Provided text –
________

THE POVERTY OF THE NATIONAL LANGUAGE IDEOLOGY

THE POVERTY OF THE NATIONAL LANGUAGE IDEOLOGY

By Aurelio Solver Agcaoili  

Below is the point-by-point response to the opinion piece of  Michael David San Juan, ‘Debunking the PH language myths,’ Philippine Daily Inquirer, 17 August 2014. San Juan is associate professor of De La Salle University. 

The issues, eight of them, are listed in open and close single quotation marks. I have looked at this issues he raises as facts, not myths, and hence the introductory phrase, 'Fact Number'. 


Fact Number 1: 'Filipino is not an imposition of  “imperial Manila.” The multilingual composition of the Surian ng Wikang Pambansa, or the Institute of the National Language (INL), established in the 1930s to recommend a Philippine language as the basis for the national language, proves that this is nonfactual.’   

The truth is, this San Juan guy does not know his facts:

First, it is not Filipino, but Tagalog, that was imposed in 1937. 

Second, the list of names that constituted the INL does not prove the point that Tagalog was not imposed. All these members were sold to the 19th century idea of nation state as espoused by Quezon, a nation state patterned after the late 19th century nation formation efforts of some countries of the West, notably Germany, Spain, France, England, and in some other ways later, Italy. Quezon, in the Proceedings of the Constitutional Convention of 1934-1935, has precisely expressed this idea.

________

Information given –
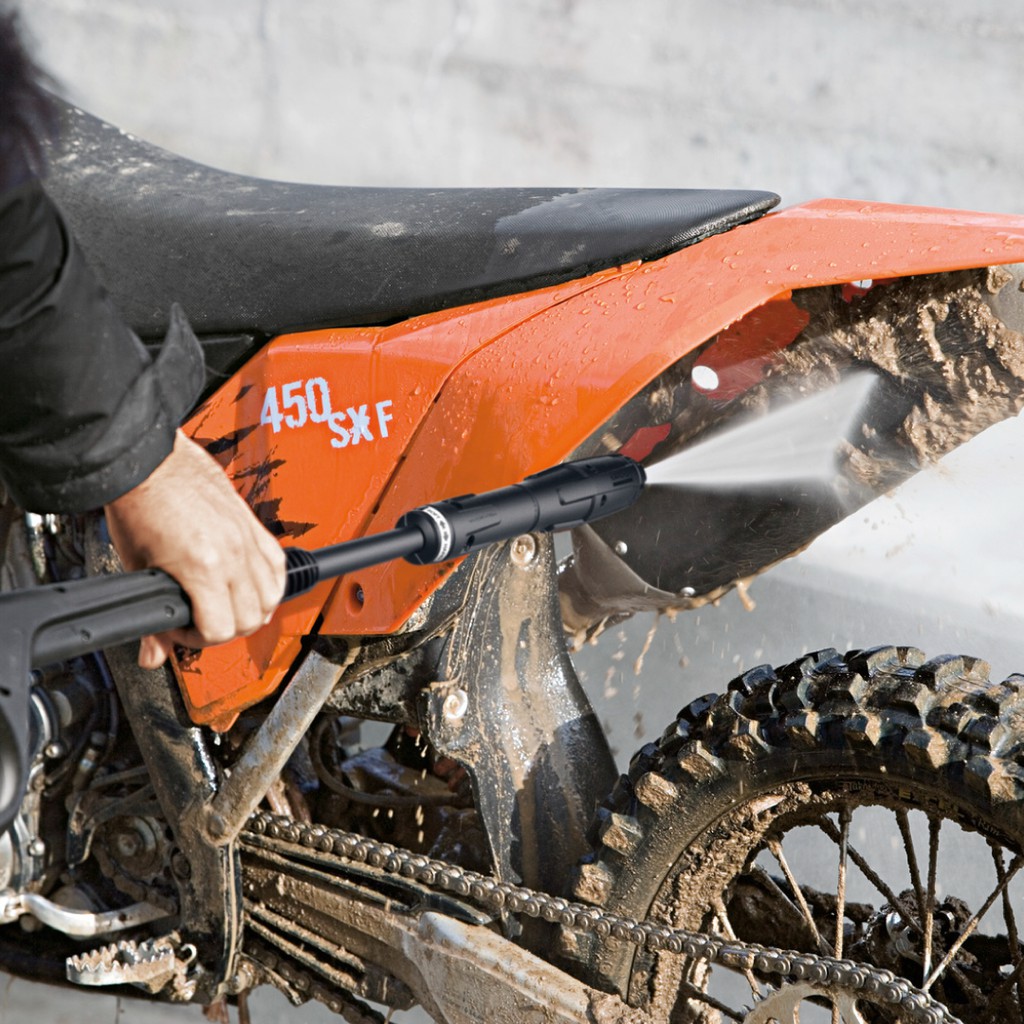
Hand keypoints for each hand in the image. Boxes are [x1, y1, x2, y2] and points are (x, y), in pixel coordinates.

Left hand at [104, 430, 286, 668]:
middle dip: (226, 629)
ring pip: (273, 596)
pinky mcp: (253, 524)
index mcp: (203, 565)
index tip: (180, 628)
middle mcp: (233, 552)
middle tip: (201, 621)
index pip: (219, 629)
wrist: (149, 461)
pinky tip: (248, 585)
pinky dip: (268, 584)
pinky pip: (278, 565)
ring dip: (253, 610)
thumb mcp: (137, 567)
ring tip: (226, 606)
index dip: (196, 638)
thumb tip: (153, 654)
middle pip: (252, 618)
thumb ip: (152, 616)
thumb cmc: (139, 502)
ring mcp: (247, 537)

________

Instructions to follow – From the national language essay above, quote word for word the passage that opens with the words "By Aurelio Solver" and closes with "phrase, 'Fact Number'.".

The answer –
By Aurelio Solver Agcaoili  

Below is the point-by-point response to the opinion piece of  Michael David San Juan, ‘Debunking the PH language myths,’ Philippine Daily Inquirer, 17 August 2014. San Juan is associate professor of De La Salle University. 

The issues, eight of them, are listed in open and close single quotation marks. I have looked at this issues he raises as facts, not myths, and hence the introductory phrase, 'Fact Number'.